Dataset entries:

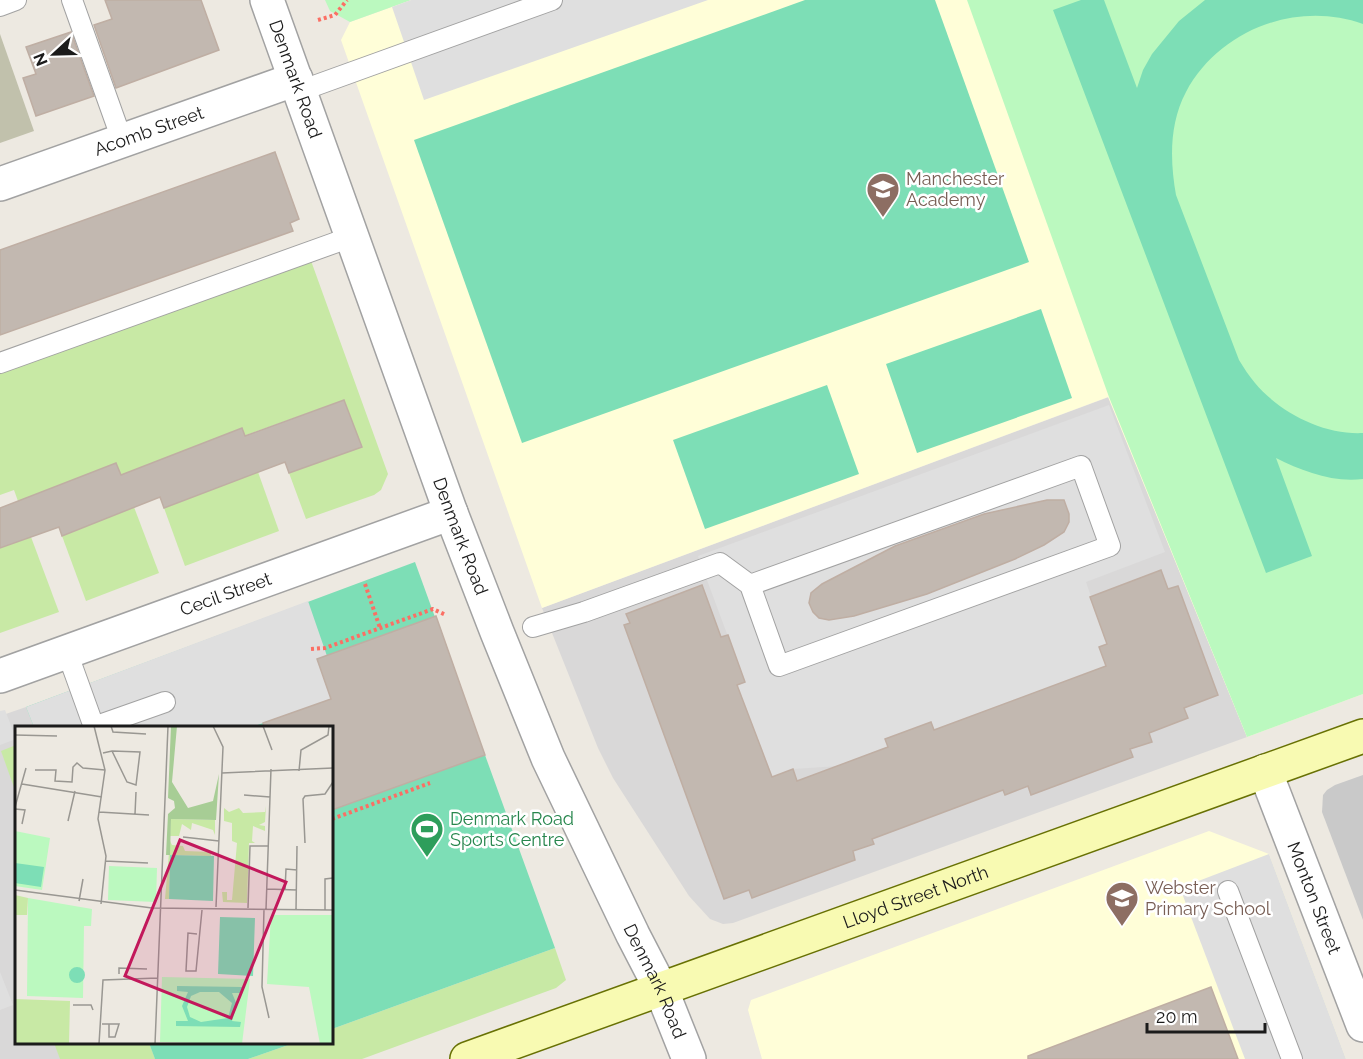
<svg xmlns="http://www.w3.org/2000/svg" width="1363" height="1059" font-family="Raleway,sans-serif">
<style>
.residential{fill:#d9d8d8}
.education{fill:#fffed8}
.religious{fill:#c9c9c9}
.construction{fill:#c1c1ac}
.grass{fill:#c8e9a5}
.park{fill:#bbf9bf}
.pitch{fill:#7ddeb6}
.parking{fill:#dfdfdf}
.building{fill:#c2b8b0;stroke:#bfaea3;stroke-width:1.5}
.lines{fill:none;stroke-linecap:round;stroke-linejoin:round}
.lane-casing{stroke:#a2a2a2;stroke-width:22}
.street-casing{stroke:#a2a2a2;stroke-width:36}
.secondary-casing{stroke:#687104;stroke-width:36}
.path{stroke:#fb6f64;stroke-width:4;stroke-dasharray:3 3;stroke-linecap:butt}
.lane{stroke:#fff;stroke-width:20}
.street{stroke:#fff;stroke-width:33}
.secondary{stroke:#f8fab2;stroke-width:33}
.labels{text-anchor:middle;stroke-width:5;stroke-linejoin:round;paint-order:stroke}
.street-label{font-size:18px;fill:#1b1b1b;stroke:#fff}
.education-label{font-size:18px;fill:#785e54;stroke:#fff;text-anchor:start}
.leisure-label{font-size:18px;fill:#27864d;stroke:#fff;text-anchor:start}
.inset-road{fill:none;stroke:#999792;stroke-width:1.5}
.view{fill:#c2185b;fill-opacity:0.15;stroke:#c2185b;stroke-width:3}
.inset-edge{fill:none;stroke:#1b1b1b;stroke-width:3}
</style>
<rect width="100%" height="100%" fill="#ede9e1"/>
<!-- residential -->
<g class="residential">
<path d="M1109,397L1247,737L733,923L723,924L710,919L689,896L613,778L598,748L542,608Z"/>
<path d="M26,707L34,727L16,728V1042L149,1043L155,1059H0V716Z"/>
</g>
<!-- education -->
<g class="education">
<path d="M411,0H1363V694L1247,737L1108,397L542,608L341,40L350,22Z"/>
<path d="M1209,831L1269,854L1346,1059H762L748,1010L751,1000Z"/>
</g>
<!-- religious -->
<path class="religious" d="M1363,775V920L1322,812L1323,795L1327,790L1335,785Z"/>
<!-- construction -->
<path class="construction" d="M0,34L34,131L0,143Z"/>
<!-- grass -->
<g class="grass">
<path d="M310,258L388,474L381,490L374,495L306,519L289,473L361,447L344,400L123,479L116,463L23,515L14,490L0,495V373Z"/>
<path d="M258,472L279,531L185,566L164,508Z"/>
<path d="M134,507L159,573L86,601L62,536Z"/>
<path d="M31,537L59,612L0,633V548Z"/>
<path d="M16,745V793L1,751Z"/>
<path d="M555,948L566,980L556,988L362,1059H248L294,1043L332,1042V1029Z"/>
<path d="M54,1043H149L155,1059H60Z"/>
</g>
<!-- park -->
<g class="park">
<path d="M325,0H411L350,22L330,11Z"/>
<path d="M967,0H1363V694L1247,737L1109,397Z"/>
</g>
<!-- pitch -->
<g class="pitch">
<path d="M805,0H935L1029,262L522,443L414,140Z"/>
<path d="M1081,0H1104L1137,88L1143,70L1152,54L1179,21L1205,0H1363V24C1297,0 1219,30 1186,92C1169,124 1170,161 1176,195L1239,360C1244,368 1249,376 1255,383C1280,413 1324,435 1363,433V479C1333,483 1302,471 1276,458L1312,556L1266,573L1053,10Z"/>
<path d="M1041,309L1072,398L917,453L886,364Z"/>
<path d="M827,385L859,474L705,529L673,440Z"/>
<path d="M415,562L555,948L332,1029V728L34,727L26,707Z"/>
<path d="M149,1043H294L248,1059H155Z"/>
</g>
<!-- parking -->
<g class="parking">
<path d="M411,0H708L424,100L392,7Z"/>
<path d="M1109,405L1165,552L1086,582L1107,644L1099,647L1109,674L934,730L930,722L886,739L888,747L839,766L793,769L772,777L737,685L745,682L698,556Z"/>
<path d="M308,601L327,656L317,659L331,699L252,727H34L26,707Z"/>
<path d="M5,710L16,739L0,745V711Z"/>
<path d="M1269,854L1346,1059H1245L1180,888Z"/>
<path d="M0,972L13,1005L0,1010Z"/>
</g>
<!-- building -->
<g class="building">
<path d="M105,0H201L219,50L116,88L94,25L112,19Z"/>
<path d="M71,32L94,96L36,116L23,78L36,74L26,47Z"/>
<path d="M275,152L299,219L290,223L293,231L0,335V250Z"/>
<path d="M344,400L362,447L289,473L285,462L164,508L160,497L62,536L59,527L0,548V508L116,463L121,475L242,428L245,436Z"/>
<path d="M1047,500H1064L1069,514V522L1064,532L1044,545L1015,559L927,594L854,616L829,620L819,618L813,612L809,603L811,593L822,584L895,546L984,514Z"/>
<path d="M1161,570L1168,589L1178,586L1218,695L1184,708L1188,718L1149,733L1152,742L1130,749L1133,757L1031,795L1028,786L1005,795L1003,790L872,839L874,844L853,851L855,860L752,898L749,890L724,899L624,625L630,623L626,614L702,585L721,637L728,635L745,682L737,685L772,777L793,769L797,781L888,747L885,739L931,722L934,730L1106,666L1099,647L1107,644L1090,597Z"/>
<path d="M436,616L485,755L332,810V728H264L263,723L331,699L317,659Z"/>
<path d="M1211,987L1238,1059H1028V1056Z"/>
</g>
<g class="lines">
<defs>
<g id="lane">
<path d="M72,0L122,140"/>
<path d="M0,6L16,0"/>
<path d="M300,91L552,0"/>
<path d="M0,363L351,237"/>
<path d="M533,627L584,612L720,563L750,585L779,666L1110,546L1081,466L750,585"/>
<path d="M67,652L94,727L165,702"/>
<path d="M1228,891L1292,1059"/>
</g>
<g id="street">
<path id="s1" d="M267,0L451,513L497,632L548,758L633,935L661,989L689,1059"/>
<path id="s2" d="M0,184L296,79"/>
<path id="s3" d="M0,676L451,513"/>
<path id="s4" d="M1265,771L1363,1025"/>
</g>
<g id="secondary">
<path id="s5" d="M467,1059L1363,736"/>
</g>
</defs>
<!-- lane casing -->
<use href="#lane" class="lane-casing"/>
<!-- street casing -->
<use href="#street" class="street-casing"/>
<!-- secondary casing -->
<use href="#secondary" class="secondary-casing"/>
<!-- path -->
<g class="path">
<path d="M318,20L335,15L347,0"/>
<path d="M365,584L380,628"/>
<path d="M311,649L325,648L433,609L446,615"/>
<path d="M332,819L430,783"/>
</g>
<!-- lane -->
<use href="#lane" class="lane"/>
<!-- street -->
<use href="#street" class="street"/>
<!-- secondary -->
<use href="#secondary" class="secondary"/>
</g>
<!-- icons -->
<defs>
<symbol id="school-pin" viewBox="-11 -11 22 30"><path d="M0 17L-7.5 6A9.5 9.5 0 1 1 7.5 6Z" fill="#8d6e63" stroke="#fff"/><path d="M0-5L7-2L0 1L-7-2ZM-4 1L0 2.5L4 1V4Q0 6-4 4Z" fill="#fff"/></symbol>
<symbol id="stadium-pin" viewBox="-11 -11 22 30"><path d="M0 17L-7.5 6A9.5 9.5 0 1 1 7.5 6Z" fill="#2e9e5b" stroke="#fff"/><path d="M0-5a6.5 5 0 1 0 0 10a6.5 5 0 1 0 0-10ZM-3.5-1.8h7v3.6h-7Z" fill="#fff"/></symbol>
</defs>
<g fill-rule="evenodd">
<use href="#school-pin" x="864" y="170" width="38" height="52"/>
<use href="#stadium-pin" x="408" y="810" width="38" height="52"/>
<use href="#school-pin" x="1103" y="879" width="38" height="52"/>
</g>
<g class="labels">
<!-- street labels -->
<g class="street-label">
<text dy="6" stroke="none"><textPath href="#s1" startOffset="84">Denmark Road</textPath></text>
<text dy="6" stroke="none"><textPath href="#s2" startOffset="158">Acomb Street</textPath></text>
<text dy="6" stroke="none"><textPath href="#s1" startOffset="570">Denmark Road</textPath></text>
<text dy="6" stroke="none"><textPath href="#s3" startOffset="240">Cecil Street</textPath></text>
<text dy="6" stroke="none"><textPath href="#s5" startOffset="477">Lloyd Street North</textPath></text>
<text dy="6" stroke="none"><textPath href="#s4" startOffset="136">Monton Street</textPath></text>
<text dy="6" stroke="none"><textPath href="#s1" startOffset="1056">Denmark Road</textPath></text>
</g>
<!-- education labels -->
<g class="education-label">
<text x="906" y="185">Manchester<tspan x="906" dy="21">Academy</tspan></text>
<text x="1145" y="894">Webster<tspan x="1145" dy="21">Primary School</tspan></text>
</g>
<!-- leisure labels -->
<g class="leisure-label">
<text x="450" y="825">Denmark Road<tspan x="450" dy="21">Sports Centre</tspan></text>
</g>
</g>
<!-- overview -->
<g transform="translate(15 726)">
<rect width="318" height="318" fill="#ede9e1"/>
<path d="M251,80L250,96L244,99L250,100V105L238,100L237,115L240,117H234L232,177L208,176L207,166H212V174H217L222,117L217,115V97L209,95V82L214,86L224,82L228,87L250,86ZM156,93L200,94V109L198,104L177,97L176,104L167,98L164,110H155ZM155,115L157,119L168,120L170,125L196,126V130L155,129L154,173H150ZM0,169L13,172L12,189H0ZM0,273L55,275L54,318H0Z" fill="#c8e9a5"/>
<path d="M156,0H162L157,56L173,82L198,75L204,48L201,94L156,93L155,129H151L153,88L160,82L159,75L153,72Z" fill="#a7cd95"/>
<path d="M0,105L35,112L27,164L0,160ZM94,140L142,142L141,176L93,174ZM13,172L77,183L76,200H69L68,272L12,270ZM256,189H318V318H305L294,261L252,258ZM147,251L235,253L227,318L145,316Z" fill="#bbf9bf"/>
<path d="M155,129L199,130L198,175L154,173ZM0,137L29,141L26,161L0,157ZM205,191L240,192L238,250L203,248ZM54 249a8 8 0 1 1 16 0a8 8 0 1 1-16 0ZM162,260L227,261V267H217L222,279L217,295L226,296L225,301L161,300V295H173L167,280L173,266L162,265ZM204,266L217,277L213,292L186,296L175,291L172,281L176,270L185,266Z" fill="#7ddeb6" fill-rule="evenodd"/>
<path class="inset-road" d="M79,0L90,44L83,93L91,130L86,178M96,0L98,6L131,8M198,0L208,21L201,181M248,0L257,24M0,9L42,10M88,27L97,25L125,26L121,59L112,56L97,25M20,44H41L40,55L57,56L58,41L62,37L68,42L90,44M284,45L286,24L313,9L314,0M207,47L318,42M7,58L87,71M229,69L255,71M0,81L11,42M0,83L10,84L7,98M84,86L134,89M120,88L121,66M53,95L60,65M168,111L204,115M290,117L288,73L290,70L310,68L318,56M90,135L133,137M252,163L282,164M0,164L137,182L318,184M270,164L271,143L282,144M64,175L68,153M233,182L235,120H253M249,183L247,261L254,292M251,183L256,43M281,184L282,120M310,184V153L318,152M182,208L173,207L171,245H181L187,184M104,248V242L132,243M58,279H76L78,284M87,298H104L100,311H94V298M84,318L88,254L143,252M140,318L153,0"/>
<path class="view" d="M165,114L271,156L216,292L110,250Z"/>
<rect width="318" height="318" class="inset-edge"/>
</g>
<!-- north arrow -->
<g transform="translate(54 54) rotate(248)" stroke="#ffffff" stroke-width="4.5" paint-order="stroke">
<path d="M0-4.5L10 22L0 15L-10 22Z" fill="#1b1b1b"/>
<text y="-9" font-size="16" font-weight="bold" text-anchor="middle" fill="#1b1b1b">N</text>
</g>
<!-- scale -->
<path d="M1147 1023v9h118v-9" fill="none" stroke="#1b1b1b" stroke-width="3"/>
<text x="1156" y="1023" font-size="18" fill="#1b1b1b" stroke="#ffffff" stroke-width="4.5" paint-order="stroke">20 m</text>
</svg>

### WHAT NEEDS TO BE DONE
Wherever the string "linecap" occurs in the entries, copy that whole line.

### OUTPUT OF THE TASK
.lines{fill:none;stroke-linecap:round;stroke-linejoin:round}
.path{stroke:#fb6f64;stroke-width:4;stroke-dasharray:3 3;stroke-linecap:butt}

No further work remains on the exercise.